-- Supplied data follows --

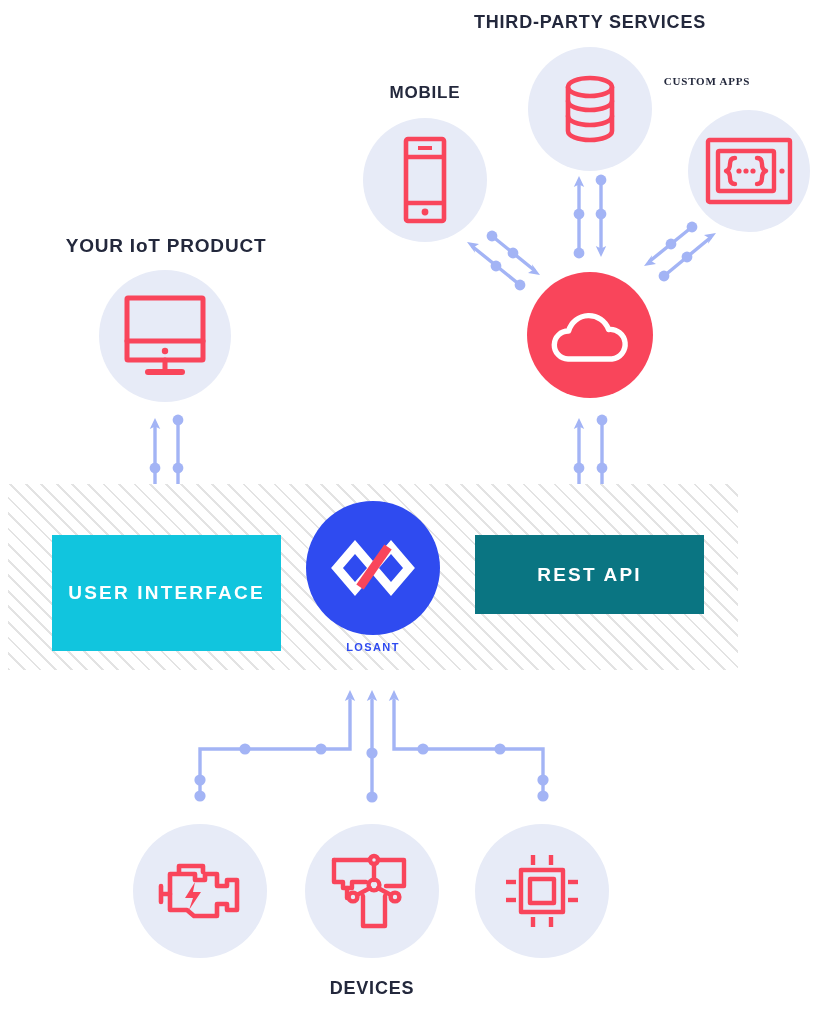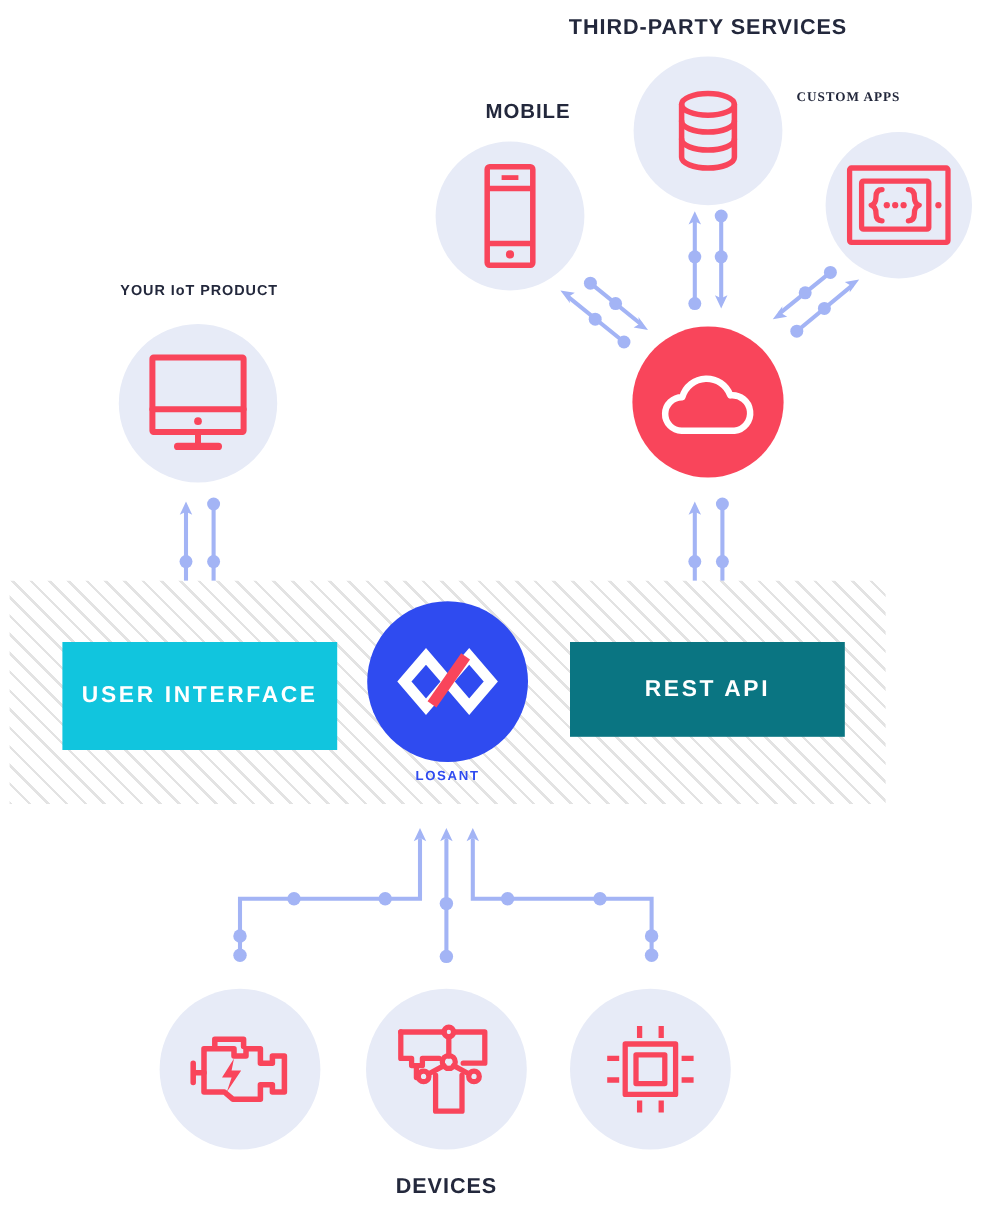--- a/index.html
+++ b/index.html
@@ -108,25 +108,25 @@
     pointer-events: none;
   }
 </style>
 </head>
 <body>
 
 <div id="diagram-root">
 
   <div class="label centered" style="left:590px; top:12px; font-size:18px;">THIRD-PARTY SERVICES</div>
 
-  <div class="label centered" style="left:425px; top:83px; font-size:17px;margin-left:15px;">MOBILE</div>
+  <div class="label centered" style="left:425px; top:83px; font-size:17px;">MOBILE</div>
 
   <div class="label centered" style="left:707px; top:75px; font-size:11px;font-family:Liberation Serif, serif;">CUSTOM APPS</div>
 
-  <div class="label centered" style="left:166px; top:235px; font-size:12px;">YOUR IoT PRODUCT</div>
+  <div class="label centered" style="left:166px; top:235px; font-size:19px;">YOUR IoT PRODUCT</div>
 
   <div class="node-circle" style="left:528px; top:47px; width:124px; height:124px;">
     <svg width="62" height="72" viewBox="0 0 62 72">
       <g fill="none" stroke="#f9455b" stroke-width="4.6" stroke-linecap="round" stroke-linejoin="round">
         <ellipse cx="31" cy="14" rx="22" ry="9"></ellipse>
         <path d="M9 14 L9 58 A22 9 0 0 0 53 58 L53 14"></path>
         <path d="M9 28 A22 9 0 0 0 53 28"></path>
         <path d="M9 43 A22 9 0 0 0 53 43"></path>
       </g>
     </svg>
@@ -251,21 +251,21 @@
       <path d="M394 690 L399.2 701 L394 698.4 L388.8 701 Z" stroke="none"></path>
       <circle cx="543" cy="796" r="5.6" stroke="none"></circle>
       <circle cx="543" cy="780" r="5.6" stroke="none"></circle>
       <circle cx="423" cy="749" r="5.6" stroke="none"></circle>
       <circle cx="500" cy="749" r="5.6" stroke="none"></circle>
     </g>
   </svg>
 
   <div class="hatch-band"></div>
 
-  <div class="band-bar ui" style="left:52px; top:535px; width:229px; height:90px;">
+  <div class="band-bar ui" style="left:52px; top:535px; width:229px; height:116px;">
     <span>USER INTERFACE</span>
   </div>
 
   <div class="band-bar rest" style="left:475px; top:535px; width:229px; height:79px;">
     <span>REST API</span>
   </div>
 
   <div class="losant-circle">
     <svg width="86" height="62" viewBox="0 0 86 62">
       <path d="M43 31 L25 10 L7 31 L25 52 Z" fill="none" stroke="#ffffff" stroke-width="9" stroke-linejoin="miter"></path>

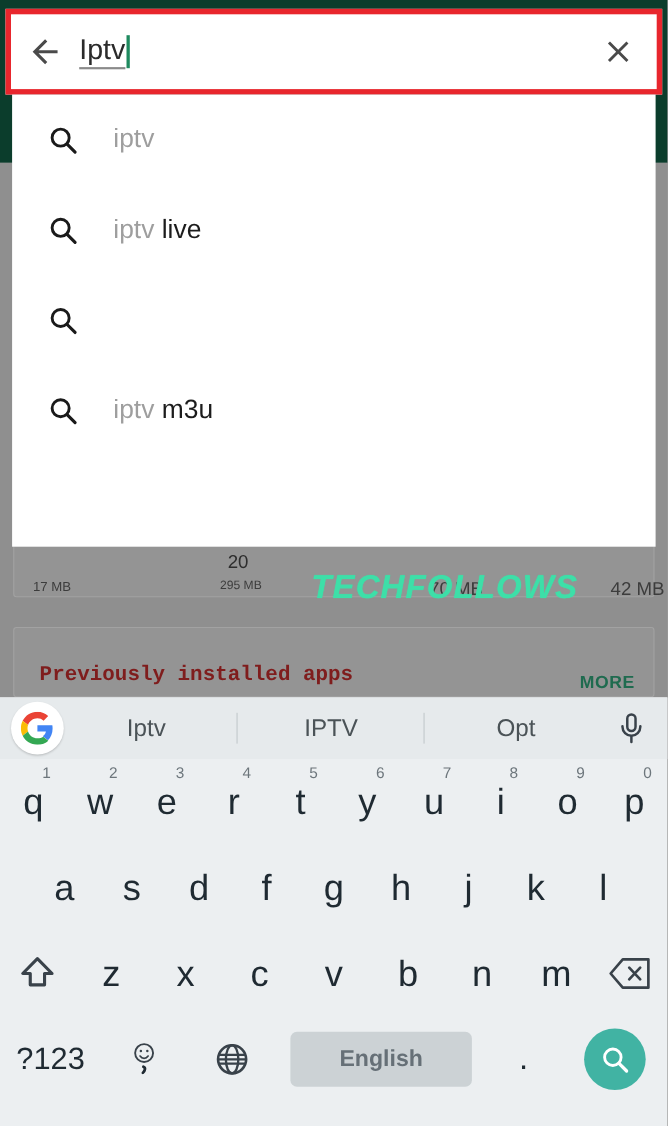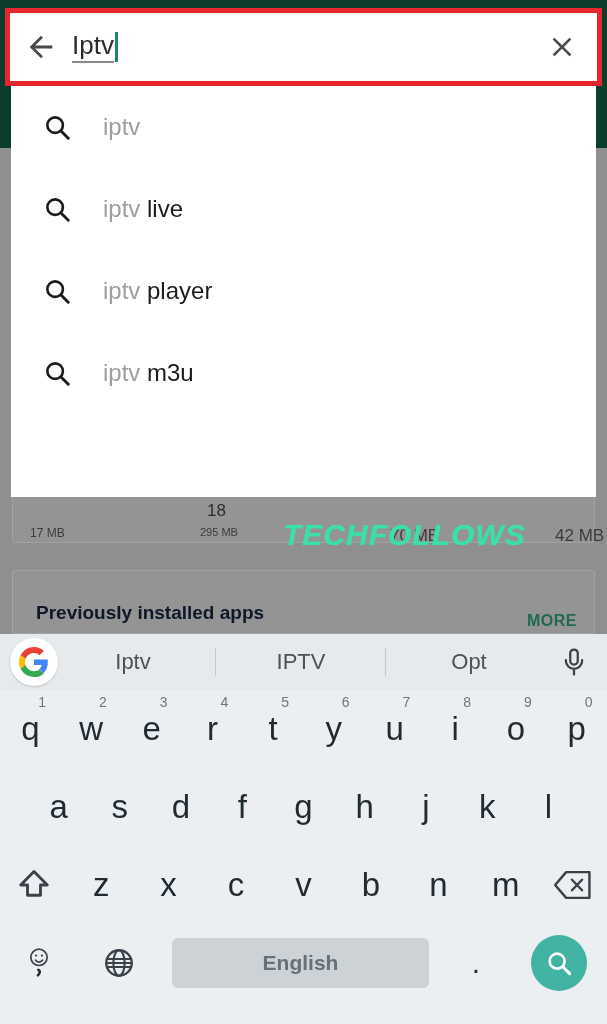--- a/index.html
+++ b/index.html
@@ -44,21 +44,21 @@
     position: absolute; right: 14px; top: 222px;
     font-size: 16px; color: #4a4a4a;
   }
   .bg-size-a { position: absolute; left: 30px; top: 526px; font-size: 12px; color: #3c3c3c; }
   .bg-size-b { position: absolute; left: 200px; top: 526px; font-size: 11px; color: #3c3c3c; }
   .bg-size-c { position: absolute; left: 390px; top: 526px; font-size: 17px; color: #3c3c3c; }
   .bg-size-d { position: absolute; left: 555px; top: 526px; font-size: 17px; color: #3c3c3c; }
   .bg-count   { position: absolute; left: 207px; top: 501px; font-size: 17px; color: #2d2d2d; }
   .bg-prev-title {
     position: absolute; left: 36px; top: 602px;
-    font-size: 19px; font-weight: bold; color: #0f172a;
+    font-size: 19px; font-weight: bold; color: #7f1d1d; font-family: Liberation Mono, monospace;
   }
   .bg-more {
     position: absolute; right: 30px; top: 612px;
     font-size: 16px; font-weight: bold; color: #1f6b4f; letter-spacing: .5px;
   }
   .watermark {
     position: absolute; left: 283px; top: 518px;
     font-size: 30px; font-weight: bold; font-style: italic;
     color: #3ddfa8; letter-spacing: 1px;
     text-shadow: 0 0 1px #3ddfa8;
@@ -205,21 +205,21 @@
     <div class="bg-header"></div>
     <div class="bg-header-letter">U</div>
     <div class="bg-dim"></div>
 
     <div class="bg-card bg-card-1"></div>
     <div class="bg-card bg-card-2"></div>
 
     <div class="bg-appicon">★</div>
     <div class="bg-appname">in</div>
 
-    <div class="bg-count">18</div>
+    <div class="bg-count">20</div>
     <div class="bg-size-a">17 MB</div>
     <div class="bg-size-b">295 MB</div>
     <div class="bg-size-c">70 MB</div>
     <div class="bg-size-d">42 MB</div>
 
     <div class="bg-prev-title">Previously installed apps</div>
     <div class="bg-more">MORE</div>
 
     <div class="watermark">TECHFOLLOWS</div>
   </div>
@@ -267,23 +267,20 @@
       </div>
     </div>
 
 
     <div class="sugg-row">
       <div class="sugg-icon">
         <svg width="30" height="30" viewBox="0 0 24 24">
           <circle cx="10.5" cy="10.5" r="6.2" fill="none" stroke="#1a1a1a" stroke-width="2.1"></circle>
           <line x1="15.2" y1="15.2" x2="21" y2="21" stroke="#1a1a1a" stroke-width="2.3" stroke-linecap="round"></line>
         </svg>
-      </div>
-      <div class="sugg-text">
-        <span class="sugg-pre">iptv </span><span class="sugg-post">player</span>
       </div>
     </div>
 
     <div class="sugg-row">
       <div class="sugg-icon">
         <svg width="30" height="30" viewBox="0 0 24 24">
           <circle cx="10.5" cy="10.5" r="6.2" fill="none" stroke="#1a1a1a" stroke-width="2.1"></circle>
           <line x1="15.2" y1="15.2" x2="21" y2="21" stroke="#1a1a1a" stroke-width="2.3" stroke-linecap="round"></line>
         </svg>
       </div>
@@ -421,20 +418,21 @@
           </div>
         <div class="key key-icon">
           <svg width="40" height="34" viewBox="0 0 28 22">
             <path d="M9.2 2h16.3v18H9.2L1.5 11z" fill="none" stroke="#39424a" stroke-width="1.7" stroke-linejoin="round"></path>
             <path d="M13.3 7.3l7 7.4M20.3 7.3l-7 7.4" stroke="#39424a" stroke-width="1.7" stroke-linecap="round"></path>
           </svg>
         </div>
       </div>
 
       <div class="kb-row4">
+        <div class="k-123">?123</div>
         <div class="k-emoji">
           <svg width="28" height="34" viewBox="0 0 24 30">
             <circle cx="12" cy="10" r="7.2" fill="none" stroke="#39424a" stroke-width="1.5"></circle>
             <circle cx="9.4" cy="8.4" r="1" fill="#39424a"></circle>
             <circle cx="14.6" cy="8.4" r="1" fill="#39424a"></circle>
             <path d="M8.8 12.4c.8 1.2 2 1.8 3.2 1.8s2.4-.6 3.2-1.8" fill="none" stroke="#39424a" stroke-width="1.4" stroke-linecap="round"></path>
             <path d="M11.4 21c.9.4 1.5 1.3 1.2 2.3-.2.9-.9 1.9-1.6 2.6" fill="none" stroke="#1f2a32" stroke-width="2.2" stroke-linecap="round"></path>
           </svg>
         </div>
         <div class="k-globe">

-- Supplied data concluded --

Work order: Copy the lines above that hold the word "MOBILE".

Problem solution:
-  <div class="label centered" style="left:425px; top:83px; font-size:17px;margin-left:15px;">MOBILE</div>
+  <div class="label centered" style="left:425px; top:83px; font-size:17px;">MOBILE</div>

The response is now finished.